[Keypoint correspondence data]

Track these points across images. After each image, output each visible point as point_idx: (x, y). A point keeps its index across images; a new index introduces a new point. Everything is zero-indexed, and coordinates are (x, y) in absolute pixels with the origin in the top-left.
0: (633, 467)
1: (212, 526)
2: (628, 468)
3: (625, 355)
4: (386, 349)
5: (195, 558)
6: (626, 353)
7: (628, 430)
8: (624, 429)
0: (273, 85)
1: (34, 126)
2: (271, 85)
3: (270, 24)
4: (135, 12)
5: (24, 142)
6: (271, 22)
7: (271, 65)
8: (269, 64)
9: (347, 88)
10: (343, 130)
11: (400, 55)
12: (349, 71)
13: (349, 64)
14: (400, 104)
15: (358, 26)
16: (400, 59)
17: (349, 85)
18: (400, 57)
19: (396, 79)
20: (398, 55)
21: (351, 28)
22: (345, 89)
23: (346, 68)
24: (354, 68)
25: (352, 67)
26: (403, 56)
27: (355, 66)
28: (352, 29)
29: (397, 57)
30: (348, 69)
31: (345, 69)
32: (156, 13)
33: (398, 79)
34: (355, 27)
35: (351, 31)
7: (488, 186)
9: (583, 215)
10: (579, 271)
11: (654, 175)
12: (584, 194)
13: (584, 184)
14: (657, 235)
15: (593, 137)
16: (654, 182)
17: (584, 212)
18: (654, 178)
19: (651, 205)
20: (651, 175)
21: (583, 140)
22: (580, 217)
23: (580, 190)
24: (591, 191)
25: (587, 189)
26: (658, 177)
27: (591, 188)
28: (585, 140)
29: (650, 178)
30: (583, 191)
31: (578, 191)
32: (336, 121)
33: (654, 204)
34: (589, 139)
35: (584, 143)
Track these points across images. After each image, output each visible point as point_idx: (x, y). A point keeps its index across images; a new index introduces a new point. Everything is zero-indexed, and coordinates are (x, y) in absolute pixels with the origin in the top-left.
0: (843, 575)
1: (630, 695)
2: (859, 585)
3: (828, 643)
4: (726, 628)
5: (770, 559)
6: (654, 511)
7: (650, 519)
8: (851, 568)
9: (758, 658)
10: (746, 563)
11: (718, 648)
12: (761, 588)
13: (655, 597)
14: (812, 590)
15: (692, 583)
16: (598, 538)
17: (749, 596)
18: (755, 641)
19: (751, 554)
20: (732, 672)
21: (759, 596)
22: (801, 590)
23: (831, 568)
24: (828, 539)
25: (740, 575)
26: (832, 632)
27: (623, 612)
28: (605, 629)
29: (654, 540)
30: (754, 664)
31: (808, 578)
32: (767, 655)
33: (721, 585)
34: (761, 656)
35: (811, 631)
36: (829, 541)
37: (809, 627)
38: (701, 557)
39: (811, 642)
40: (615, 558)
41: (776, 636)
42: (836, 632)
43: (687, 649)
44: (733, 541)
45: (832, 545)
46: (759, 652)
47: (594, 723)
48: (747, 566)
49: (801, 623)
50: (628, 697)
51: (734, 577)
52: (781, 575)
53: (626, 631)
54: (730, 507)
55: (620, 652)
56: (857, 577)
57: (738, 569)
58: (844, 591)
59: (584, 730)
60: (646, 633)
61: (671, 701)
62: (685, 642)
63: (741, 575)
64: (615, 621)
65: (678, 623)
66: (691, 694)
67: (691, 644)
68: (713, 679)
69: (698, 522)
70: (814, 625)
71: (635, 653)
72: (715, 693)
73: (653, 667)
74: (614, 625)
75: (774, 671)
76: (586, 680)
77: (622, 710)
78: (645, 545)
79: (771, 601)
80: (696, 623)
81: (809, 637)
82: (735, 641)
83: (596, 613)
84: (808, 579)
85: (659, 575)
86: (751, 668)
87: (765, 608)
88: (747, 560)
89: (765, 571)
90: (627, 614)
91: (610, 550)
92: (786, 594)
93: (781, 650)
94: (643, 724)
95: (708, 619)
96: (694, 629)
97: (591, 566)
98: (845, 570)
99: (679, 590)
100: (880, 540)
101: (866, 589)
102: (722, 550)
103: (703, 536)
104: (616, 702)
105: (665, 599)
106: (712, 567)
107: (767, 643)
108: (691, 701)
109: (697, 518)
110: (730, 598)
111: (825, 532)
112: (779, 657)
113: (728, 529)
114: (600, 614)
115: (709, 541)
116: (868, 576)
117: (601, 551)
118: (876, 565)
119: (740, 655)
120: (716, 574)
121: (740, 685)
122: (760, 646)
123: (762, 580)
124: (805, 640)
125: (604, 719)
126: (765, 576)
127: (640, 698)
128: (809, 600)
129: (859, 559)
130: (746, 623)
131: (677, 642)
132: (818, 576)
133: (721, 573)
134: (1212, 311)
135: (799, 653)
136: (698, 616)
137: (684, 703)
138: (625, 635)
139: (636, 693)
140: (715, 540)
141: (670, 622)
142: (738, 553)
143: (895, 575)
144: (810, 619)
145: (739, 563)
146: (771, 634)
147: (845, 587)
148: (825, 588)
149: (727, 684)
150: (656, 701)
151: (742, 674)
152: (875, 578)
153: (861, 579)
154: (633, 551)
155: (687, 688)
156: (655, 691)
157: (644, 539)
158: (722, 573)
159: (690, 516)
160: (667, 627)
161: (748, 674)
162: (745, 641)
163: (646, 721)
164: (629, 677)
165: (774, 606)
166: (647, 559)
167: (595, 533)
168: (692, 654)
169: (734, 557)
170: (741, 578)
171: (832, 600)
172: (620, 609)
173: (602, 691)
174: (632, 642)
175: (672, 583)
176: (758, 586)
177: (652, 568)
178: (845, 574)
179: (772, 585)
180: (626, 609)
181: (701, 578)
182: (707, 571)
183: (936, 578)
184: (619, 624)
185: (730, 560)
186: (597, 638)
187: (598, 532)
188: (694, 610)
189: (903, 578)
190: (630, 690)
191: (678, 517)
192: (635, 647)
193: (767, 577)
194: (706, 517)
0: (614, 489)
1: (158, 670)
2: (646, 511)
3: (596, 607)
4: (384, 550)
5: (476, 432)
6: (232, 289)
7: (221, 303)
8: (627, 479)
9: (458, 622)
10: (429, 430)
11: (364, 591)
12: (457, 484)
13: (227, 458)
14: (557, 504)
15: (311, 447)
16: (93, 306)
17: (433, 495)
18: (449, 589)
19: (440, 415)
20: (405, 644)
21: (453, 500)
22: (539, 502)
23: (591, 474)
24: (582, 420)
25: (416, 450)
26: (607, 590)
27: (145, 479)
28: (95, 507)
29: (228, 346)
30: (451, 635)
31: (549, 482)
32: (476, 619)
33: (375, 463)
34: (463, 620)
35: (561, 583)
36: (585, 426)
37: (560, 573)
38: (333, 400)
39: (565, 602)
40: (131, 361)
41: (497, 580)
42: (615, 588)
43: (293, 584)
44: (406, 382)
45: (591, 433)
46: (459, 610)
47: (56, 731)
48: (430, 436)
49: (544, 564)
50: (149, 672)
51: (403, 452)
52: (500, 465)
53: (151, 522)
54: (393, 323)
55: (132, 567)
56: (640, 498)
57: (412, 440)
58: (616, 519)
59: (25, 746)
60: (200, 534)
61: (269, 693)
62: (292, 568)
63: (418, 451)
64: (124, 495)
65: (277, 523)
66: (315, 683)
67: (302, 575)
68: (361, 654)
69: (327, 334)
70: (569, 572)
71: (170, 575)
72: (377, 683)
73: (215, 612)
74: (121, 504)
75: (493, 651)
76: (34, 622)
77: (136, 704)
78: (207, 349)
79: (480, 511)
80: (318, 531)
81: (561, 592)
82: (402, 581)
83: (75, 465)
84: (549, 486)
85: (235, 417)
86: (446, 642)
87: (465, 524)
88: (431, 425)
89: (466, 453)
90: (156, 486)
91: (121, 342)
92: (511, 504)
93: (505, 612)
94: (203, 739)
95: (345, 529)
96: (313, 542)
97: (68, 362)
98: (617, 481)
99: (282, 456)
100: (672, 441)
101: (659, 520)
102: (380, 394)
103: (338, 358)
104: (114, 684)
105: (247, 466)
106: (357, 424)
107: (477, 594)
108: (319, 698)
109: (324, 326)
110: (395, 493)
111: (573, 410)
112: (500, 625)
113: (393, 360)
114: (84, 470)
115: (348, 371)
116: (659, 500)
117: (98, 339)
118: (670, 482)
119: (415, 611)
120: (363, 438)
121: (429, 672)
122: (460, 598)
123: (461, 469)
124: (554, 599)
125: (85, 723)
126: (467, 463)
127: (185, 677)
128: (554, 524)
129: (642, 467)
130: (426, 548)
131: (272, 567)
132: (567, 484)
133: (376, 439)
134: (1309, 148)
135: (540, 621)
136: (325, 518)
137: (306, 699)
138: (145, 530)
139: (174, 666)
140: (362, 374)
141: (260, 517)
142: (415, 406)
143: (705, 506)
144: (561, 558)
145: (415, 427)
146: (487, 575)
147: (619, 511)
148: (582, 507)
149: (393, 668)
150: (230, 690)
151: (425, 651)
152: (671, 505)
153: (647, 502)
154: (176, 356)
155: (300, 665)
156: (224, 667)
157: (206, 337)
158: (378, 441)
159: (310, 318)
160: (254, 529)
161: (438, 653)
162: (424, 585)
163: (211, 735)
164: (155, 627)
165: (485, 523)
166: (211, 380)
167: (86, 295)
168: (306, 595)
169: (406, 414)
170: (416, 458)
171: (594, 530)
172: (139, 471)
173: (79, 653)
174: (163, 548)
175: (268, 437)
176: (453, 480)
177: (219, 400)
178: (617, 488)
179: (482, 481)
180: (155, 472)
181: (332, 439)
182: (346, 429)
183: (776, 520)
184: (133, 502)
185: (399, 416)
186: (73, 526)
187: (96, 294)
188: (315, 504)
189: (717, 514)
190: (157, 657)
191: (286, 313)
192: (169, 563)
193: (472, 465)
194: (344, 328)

▶ [About this task]:
Present the stretch of the data from its start through the line containing "8: (269, 64)" as a numbered list, omitting any blank lines.

▶ [Answer to the exercise]:
1. Track these points across images. After each image, output each visible point as point_idx: (x, y). A point keeps its index across images; a new index introduces a new point. Everything is zero-indexed, and coordinates are (x, y) in absolute pixels with the origin in the top-left.
2. 0: (633, 467)
3. 1: (212, 526)
4. 2: (628, 468)
5. 3: (625, 355)
6. 4: (386, 349)
7. 5: (195, 558)
8. 6: (626, 353)
9. 7: (628, 430)
10. 8: (624, 429)
11. 0: (273, 85)
12. 1: (34, 126)
13. 2: (271, 85)
14. 3: (270, 24)
15. 4: (135, 12)
16. 5: (24, 142)
17. 6: (271, 22)
18. 7: (271, 65)
19. 8: (269, 64)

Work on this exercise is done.